Risk Management Solutions (RMS), a provider of products and services for the management of catastrophe risk, has estimated that insured losses from Hurricane Rita are likely to range from $4 to $7 billion, based on current information on landfall location and wind speeds.
The $4 – $7 billion estimate is comprised of the following storm-related components:
* $3 – $5 billion onshore damage resulting from wind, storm surge, and
rainfall-related flood hazards. RMS’ modeling of wind impacts includes
both damage to buildings and notable tree fall damages. The estimate
also includes expected demand surge effects, resulting from the
inflation of material and labor costs in the region in the aftermath of
Hurricanes Katrina and Rita.
* $1 – $2 billion offshore platform damage and loss of production.
The preliminary estimate excludes the New Orleans flooding situation that erupted over the weekend.

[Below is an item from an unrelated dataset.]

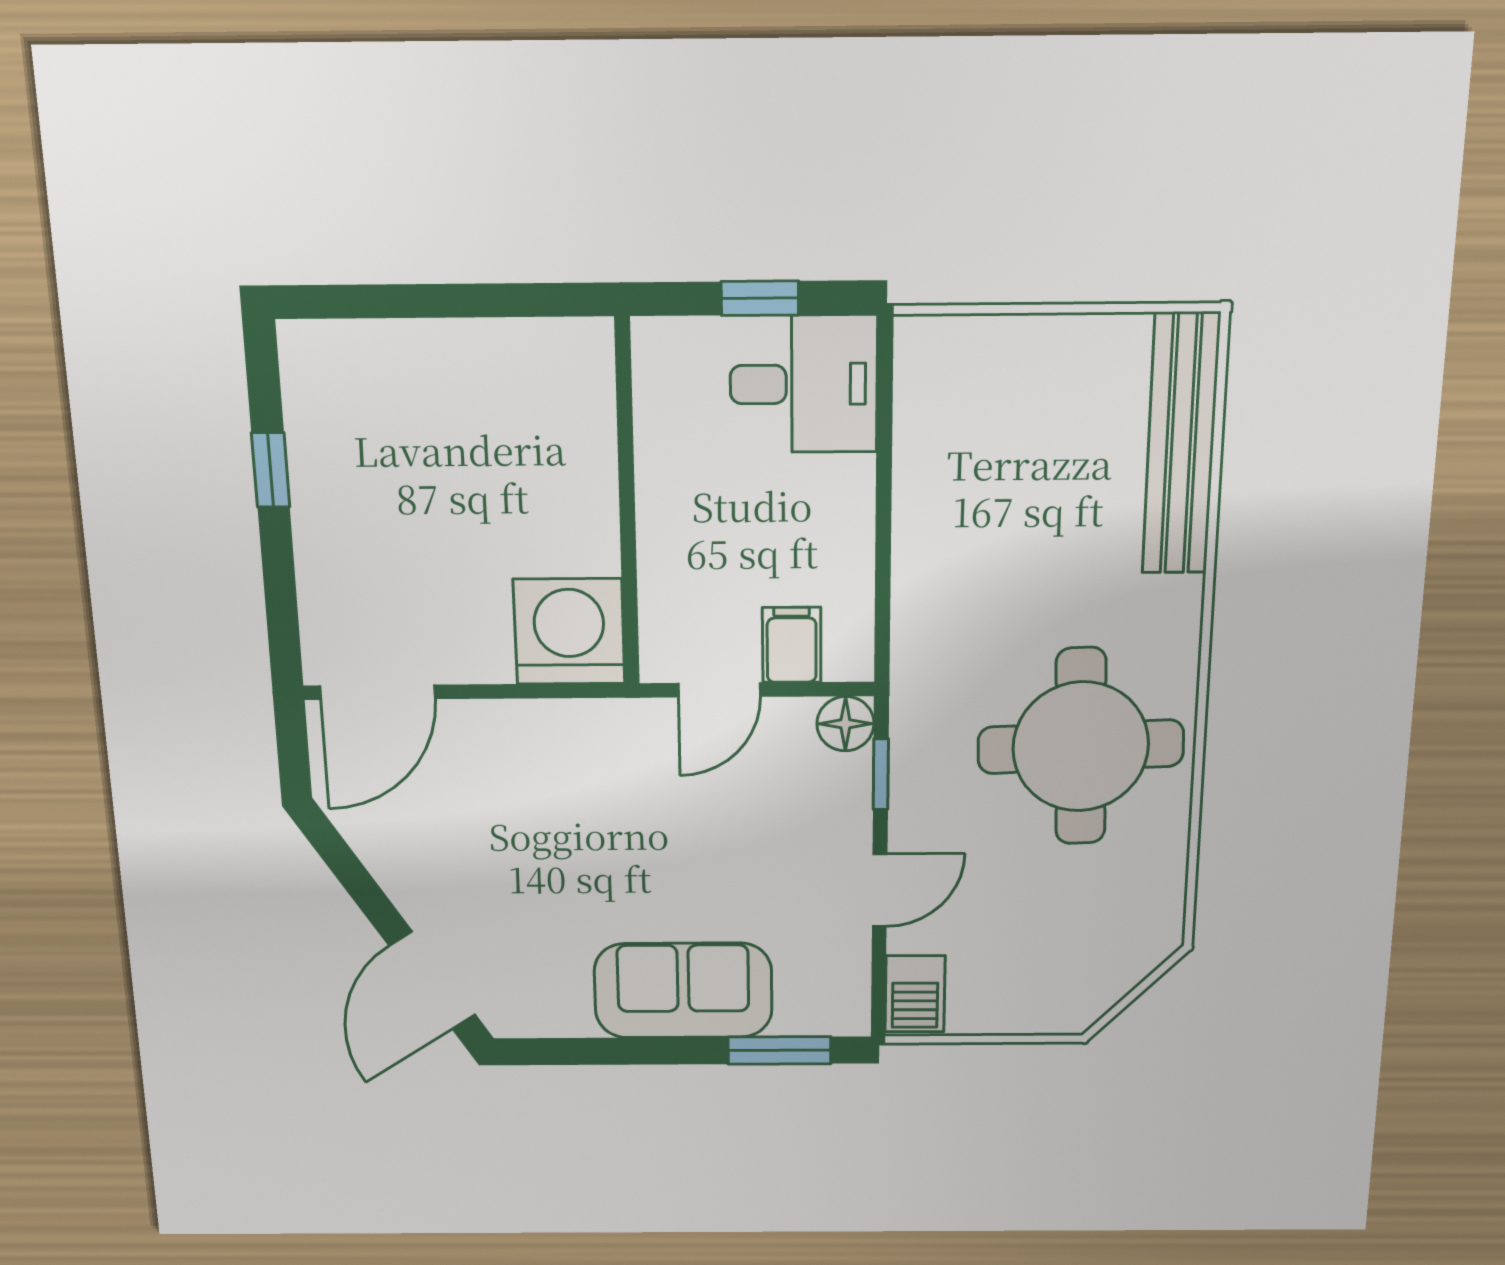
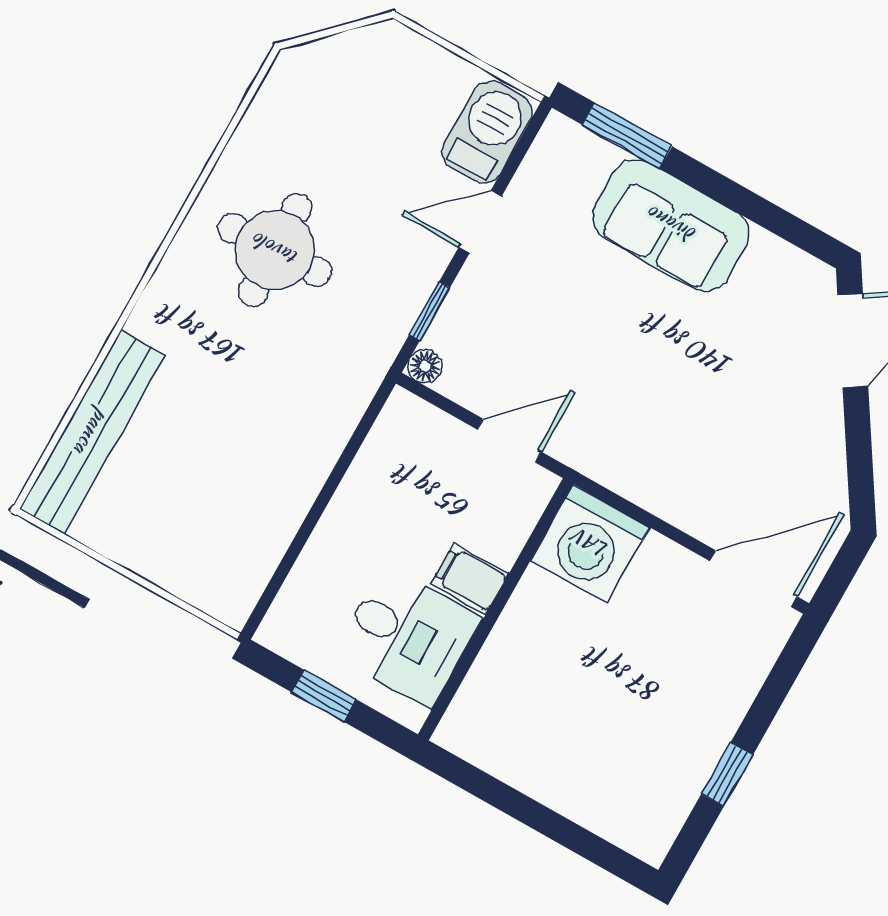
desk: (804, 384) -> (408, 636), moved, turned 180
filing cabinet: (792, 645) -> (470, 579), moved, turned 90
floor lamp: (845, 724) -> (425, 366), width x0.73, depth x0.73
round table: (1081, 747) -> (275, 250), width x0.73, depth x0.73
barbecue: (915, 994) -> (487, 132), width x1.38, depth x1.27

Hurricane Rita made landfall as a category 3 storm on Saturday just after 2.30 a.m. CDT on the extreme southwest coast of Louisiana between Sabine Pass and Johnson’s Bayou. Hurricane force winds extended 85 miles from the center. An instrumented tower in Port Arthur run by the Florida Coastal Monitoring Program reported sustained winds of 91 mph with a gust to 116 mph as Rita came onshore. Widespread power outages have struck the entire region.
“Hurricane Rita is comparable to last year’s Charley in that its damage is spread across a low population density region of agricultural and fishing- related industries,” said Kyle Beatty, meteorologist, RMS. “There is also notable damage to offshore platforms, refineries and by-products industries of petroleum manufacturing.”
RMS’ aerial reconnaissance team began its two-day survey of the region on Sunday, and RMS will continue to monitor Rita’s impact throughout the week.